• TASK DESCRIPTION: Could you retype the entries below exactly, omitting every picture?

Scene geometry reasoning data:
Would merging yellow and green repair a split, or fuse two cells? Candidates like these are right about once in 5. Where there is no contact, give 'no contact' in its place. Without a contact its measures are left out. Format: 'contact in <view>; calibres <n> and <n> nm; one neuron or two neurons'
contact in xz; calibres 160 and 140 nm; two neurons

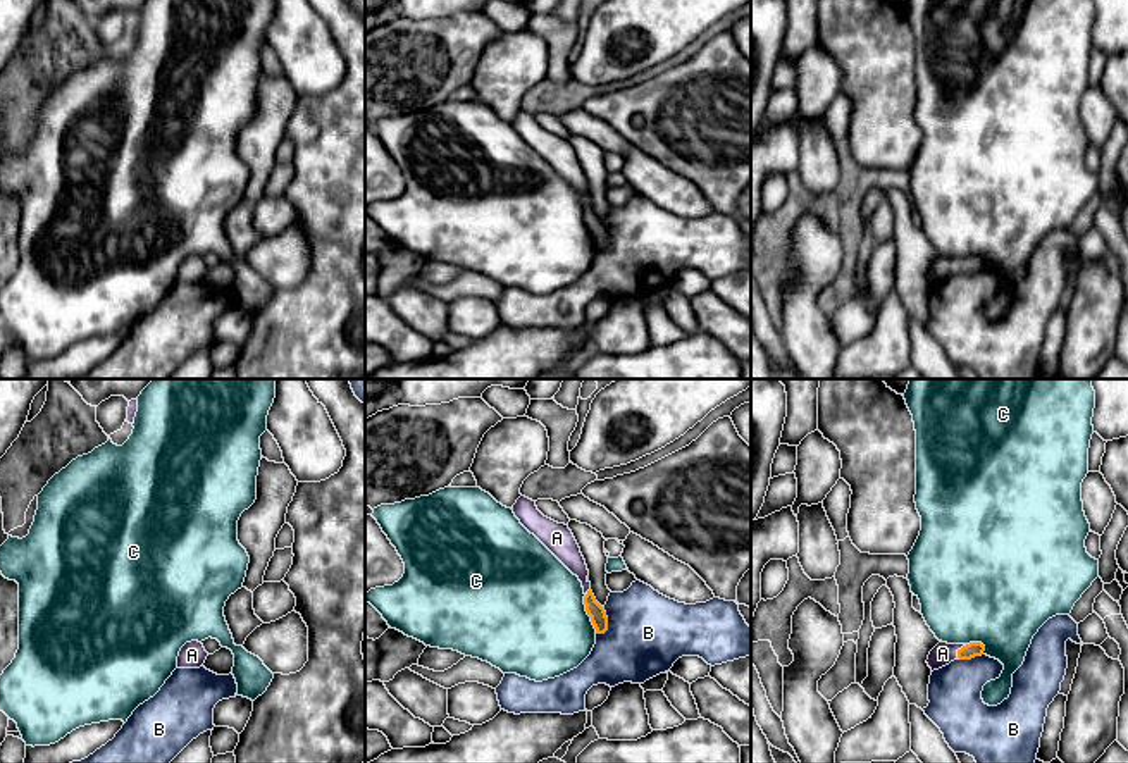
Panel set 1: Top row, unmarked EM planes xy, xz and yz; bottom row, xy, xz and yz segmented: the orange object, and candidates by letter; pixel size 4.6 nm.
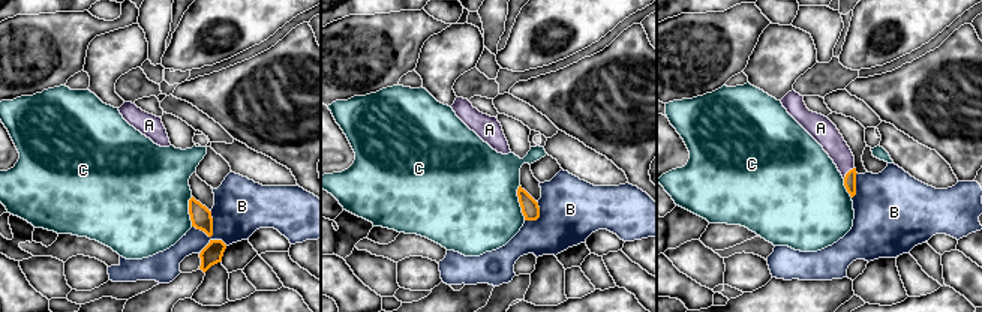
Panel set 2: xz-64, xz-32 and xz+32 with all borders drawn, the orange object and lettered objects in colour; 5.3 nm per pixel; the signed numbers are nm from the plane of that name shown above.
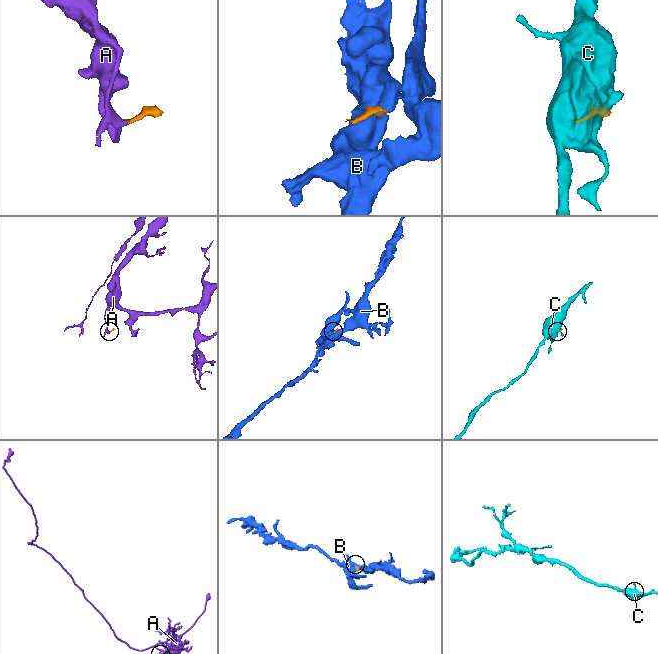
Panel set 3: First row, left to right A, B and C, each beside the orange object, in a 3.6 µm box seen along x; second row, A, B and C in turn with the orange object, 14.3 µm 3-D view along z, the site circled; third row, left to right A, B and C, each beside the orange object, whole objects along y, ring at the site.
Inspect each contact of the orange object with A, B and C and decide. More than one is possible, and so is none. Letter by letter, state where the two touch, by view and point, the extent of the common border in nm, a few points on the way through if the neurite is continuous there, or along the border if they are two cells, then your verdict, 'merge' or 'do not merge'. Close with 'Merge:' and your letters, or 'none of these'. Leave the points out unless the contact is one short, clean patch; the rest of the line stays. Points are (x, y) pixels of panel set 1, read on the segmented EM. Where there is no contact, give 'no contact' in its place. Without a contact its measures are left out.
A: contact yz (958, 651); length 80 nm; way yz (972, 650), (958, 651), (942, 653); merge
B: contact xz (607, 624); length 140 nm; do not merge
C: contact xz (588, 614); length 190 nm; do not merge
Merge: A

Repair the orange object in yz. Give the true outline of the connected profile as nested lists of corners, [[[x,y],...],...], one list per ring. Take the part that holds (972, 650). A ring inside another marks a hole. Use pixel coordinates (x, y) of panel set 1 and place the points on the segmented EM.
[[[939,642],[928,654],[928,667],[939,670],[949,665],[954,660],[971,660],[975,656],[982,656],[985,646],[982,642],[970,642],[970,644],[947,644]]]

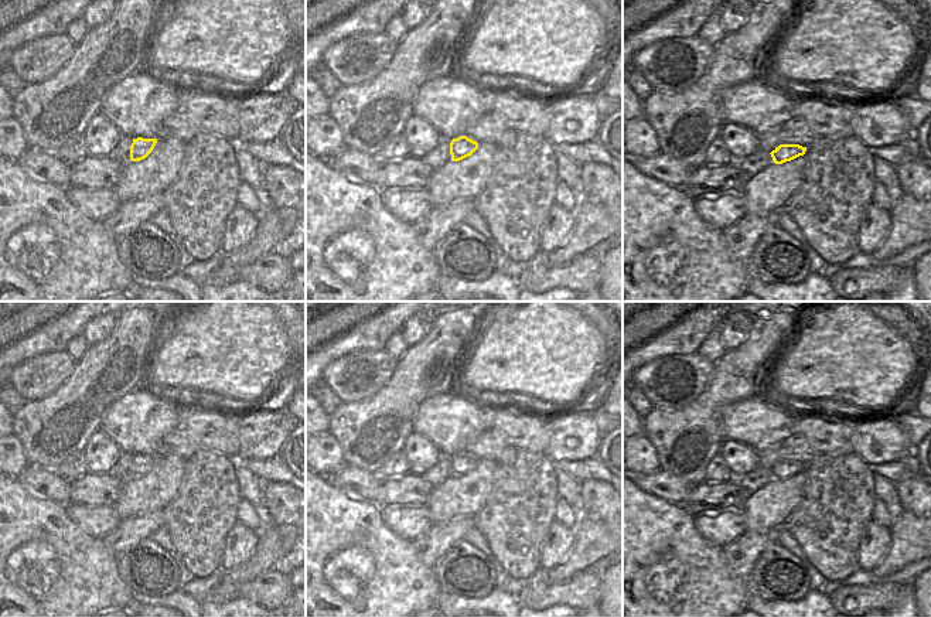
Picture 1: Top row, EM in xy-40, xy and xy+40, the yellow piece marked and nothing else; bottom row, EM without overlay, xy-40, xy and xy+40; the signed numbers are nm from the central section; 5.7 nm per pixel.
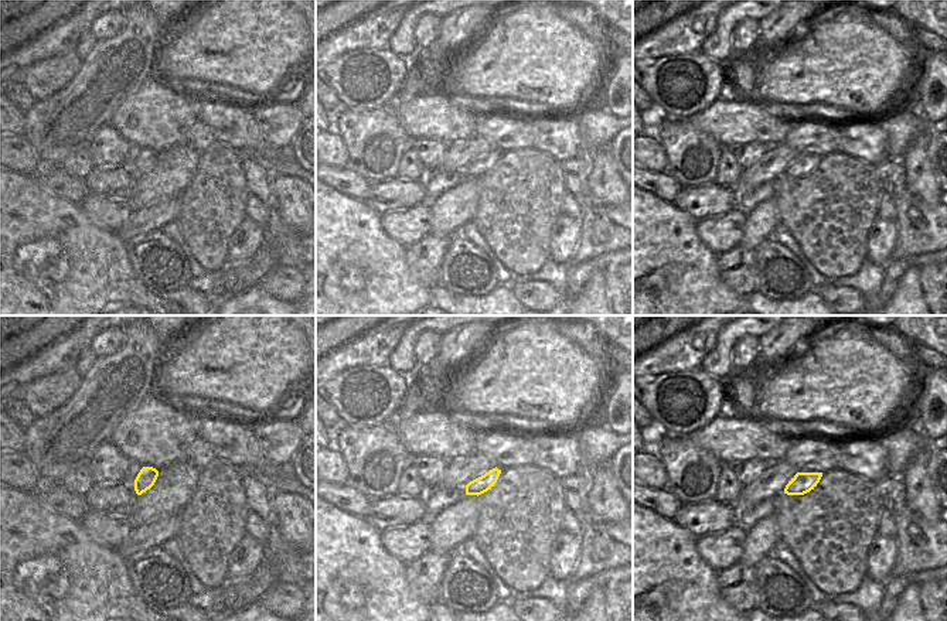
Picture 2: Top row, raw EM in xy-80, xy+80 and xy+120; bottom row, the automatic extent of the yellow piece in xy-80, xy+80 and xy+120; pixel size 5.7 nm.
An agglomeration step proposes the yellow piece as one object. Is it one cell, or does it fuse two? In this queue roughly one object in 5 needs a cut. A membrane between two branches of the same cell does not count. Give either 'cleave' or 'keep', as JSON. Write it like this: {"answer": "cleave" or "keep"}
{"answer": "keep"}

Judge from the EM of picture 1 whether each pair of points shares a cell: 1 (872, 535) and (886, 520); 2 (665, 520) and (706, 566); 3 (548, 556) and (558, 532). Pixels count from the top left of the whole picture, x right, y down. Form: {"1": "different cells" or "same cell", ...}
{"1": "different cells", "2": "same cell", "3": "same cell"}

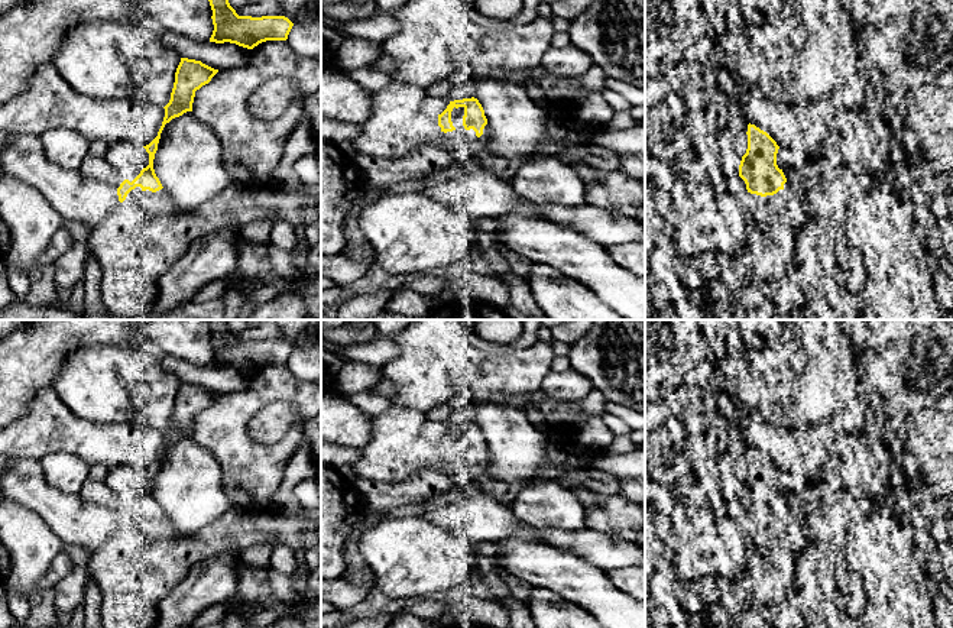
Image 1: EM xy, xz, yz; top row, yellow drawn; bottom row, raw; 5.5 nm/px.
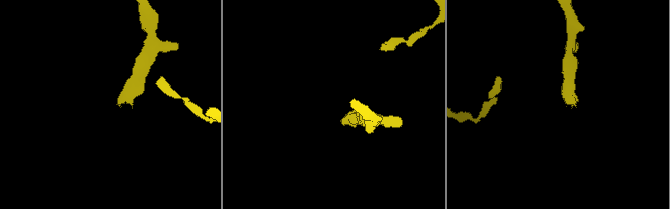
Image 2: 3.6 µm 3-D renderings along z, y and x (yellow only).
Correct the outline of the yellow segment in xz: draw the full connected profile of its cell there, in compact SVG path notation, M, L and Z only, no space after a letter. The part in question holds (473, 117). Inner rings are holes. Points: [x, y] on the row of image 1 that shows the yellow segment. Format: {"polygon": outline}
{"polygon": "M477 98L450 101L438 114L438 126L444 133L453 130L463 133L476 156L489 152L489 124Z"}

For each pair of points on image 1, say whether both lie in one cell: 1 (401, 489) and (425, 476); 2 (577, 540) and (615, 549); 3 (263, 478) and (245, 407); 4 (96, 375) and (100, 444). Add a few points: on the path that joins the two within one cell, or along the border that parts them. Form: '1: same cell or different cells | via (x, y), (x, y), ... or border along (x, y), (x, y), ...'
1: same cell | via (407, 489), (412, 489), (420, 482)
2: same cell | via (586, 543), (597, 549), (606, 549)
3: same cell | via (246, 460), (239, 453), (239, 424)
4: different cells | border along (68, 407), (78, 417), (97, 423), (133, 423)

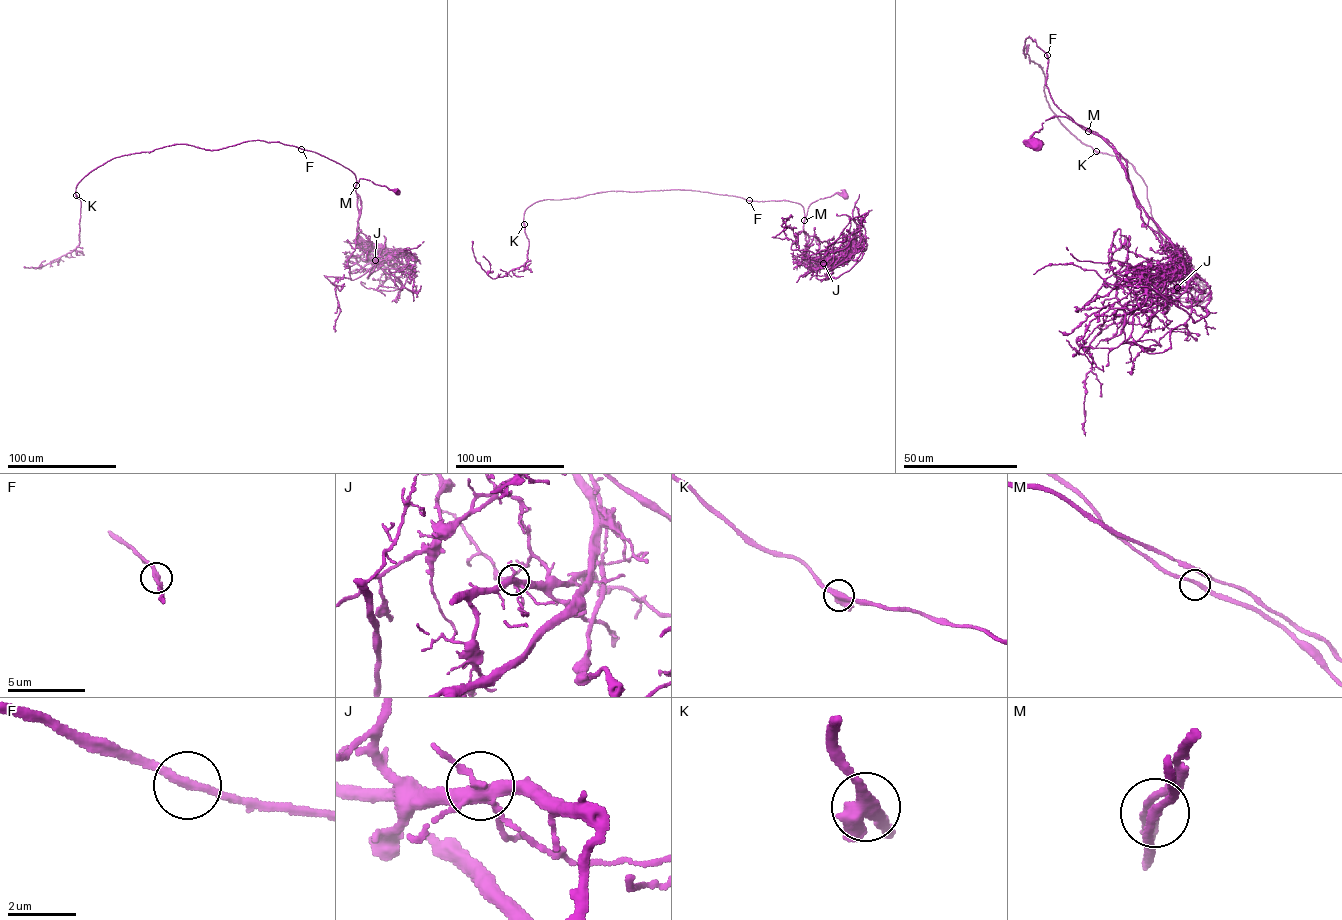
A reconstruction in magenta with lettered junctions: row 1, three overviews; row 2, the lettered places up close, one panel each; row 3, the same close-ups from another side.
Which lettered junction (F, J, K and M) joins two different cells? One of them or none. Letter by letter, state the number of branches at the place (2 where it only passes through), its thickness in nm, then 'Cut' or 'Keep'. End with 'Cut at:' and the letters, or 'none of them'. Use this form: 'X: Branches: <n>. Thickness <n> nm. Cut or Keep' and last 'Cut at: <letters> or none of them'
F: Branches: 2. Thickness 280 nm. Keep
J: Branches: 6. Thickness 340 nm. Cut
K: Branches: 3. Thickness 440 nm. Keep
M: Branches: 4. Thickness 200 nm. Keep
Cut at: J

• SOLUTION TO THIS TASK:
Would merging yellow and green repair a split, or fuse two cells? Candidates like these are right about once in 5. Where there is no contact, give 'no contact' in its place. Without a contact its measures are left out. Format: 'contact in <view>; calibres <n> and <n> nm; one neuron or two neurons'
contact in xz; calibres 160 and 140 nm; two neurons

Panel set 1: Top row, unmarked EM planes xy, xz and yz; bottom row, xy, xz and yz segmented: the orange object, and candidates by letter; pixel size 4.6 nm.
Panel set 2: xz-64, xz-32 and xz+32 with all borders drawn, the orange object and lettered objects in colour; 5.3 nm per pixel; the signed numbers are nm from the plane of that name shown above.
Panel set 3: First row, left to right A, B and C, each beside the orange object, in a 3.6 µm box seen along x; second row, A, B and C in turn with the orange object, 14.3 µm 3-D view along z, the site circled; third row, left to right A, B and C, each beside the orange object, whole objects along y, ring at the site.
Inspect each contact of the orange object with A, B and C and decide. More than one is possible, and so is none. Letter by letter, state where the two touch, by view and point, the extent of the common border in nm, a few points on the way through if the neurite is continuous there, or along the border if they are two cells, then your verdict, 'merge' or 'do not merge'. Close with 'Merge:' and your letters, or 'none of these'. Leave the points out unless the contact is one short, clean patch; the rest of the line stays. Points are (x, y) pixels of panel set 1, read on the segmented EM. Where there is no contact, give 'no contact' in its place. Without a contact its measures are left out.
A: contact yz (958, 651); length 80 nm; way yz (972, 650), (958, 651), (942, 653); merge
B: contact xz (607, 624); length 140 nm; do not merge
C: contact xz (588, 614); length 190 nm; do not merge
Merge: A

Repair the orange object in yz. Give the true outline of the connected profile as nested lists of corners, [[[x,y],...],...], one list per ring. Take the part that holds (972, 650). A ring inside another marks a hole. Use pixel coordinates (x, y) of panel set 1 and place the points on the segmented EM.
[[[939,642],[928,654],[928,667],[939,670],[949,665],[954,660],[971,660],[975,656],[982,656],[985,646],[982,642],[970,642],[970,644],[947,644]]]

Picture 1: Top row, EM in xy-40, xy and xy+40, the yellow piece marked and nothing else; bottom row, EM without overlay, xy-40, xy and xy+40; the signed numbers are nm from the central section; 5.7 nm per pixel.
Picture 2: Top row, raw EM in xy-80, xy+80 and xy+120; bottom row, the automatic extent of the yellow piece in xy-80, xy+80 and xy+120; pixel size 5.7 nm.
An agglomeration step proposes the yellow piece as one object. Is it one cell, or does it fuse two? In this queue roughly one object in 5 needs a cut. A membrane between two branches of the same cell does not count. Give either 'cleave' or 'keep', as JSON. Write it like this: {"answer": "cleave" or "keep"}
{"answer": "keep"}

Judge from the EM of picture 1 whether each pair of points shares a cell: 1 (872, 535) and (886, 520); 2 (665, 520) and (706, 566); 3 (548, 556) and (558, 532). Pixels count from the top left of the whole picture, x right, y down. Form: {"1": "different cells" or "same cell", ...}
{"1": "different cells", "2": "same cell", "3": "same cell"}

Image 1: EM xy, xz, yz; top row, yellow drawn; bottom row, raw; 5.5 nm/px.
Image 2: 3.6 µm 3-D renderings along z, y and x (yellow only).
Correct the outline of the yellow segment in xz: draw the full connected profile of its cell there, in compact SVG path notation, M, L and Z only, no space after a letter. The part in question holds (473, 117). Inner rings are holes. Points: [x, y] on the row of image 1 that shows the yellow segment. Format: {"polygon": outline}
{"polygon": "M477 98L450 101L438 114L438 126L444 133L453 130L463 133L476 156L489 152L489 124Z"}

For each pair of points on image 1, say whether both lie in one cell: 1 (401, 489) and (425, 476); 2 (577, 540) and (615, 549); 3 (263, 478) and (245, 407); 4 (96, 375) and (100, 444). Add a few points: on the path that joins the two within one cell, or along the border that parts them. Form: '1: same cell or different cells | via (x, y), (x, y), ... or border along (x, y), (x, y), ...'
1: same cell | via (407, 489), (412, 489), (420, 482)
2: same cell | via (586, 543), (597, 549), (606, 549)
3: same cell | via (246, 460), (239, 453), (239, 424)
4: different cells | border along (68, 407), (78, 417), (97, 423), (133, 423)

A reconstruction in magenta with lettered junctions: row 1, three overviews; row 2, the lettered places up close, one panel each; row 3, the same close-ups from another side.
Which lettered junction (F, J, K and M) joins two different cells? One of them or none. Letter by letter, state the number of branches at the place (2 where it only passes through), its thickness in nm, then 'Cut' or 'Keep'. End with 'Cut at:' and the letters, or 'none of them'. Use this form: 'X: Branches: <n>. Thickness <n> nm. Cut or Keep' and last 'Cut at: <letters> or none of them'
F: Branches: 2. Thickness 280 nm. Keep
J: Branches: 6. Thickness 340 nm. Cut
K: Branches: 3. Thickness 440 nm. Keep
M: Branches: 4. Thickness 200 nm. Keep
Cut at: J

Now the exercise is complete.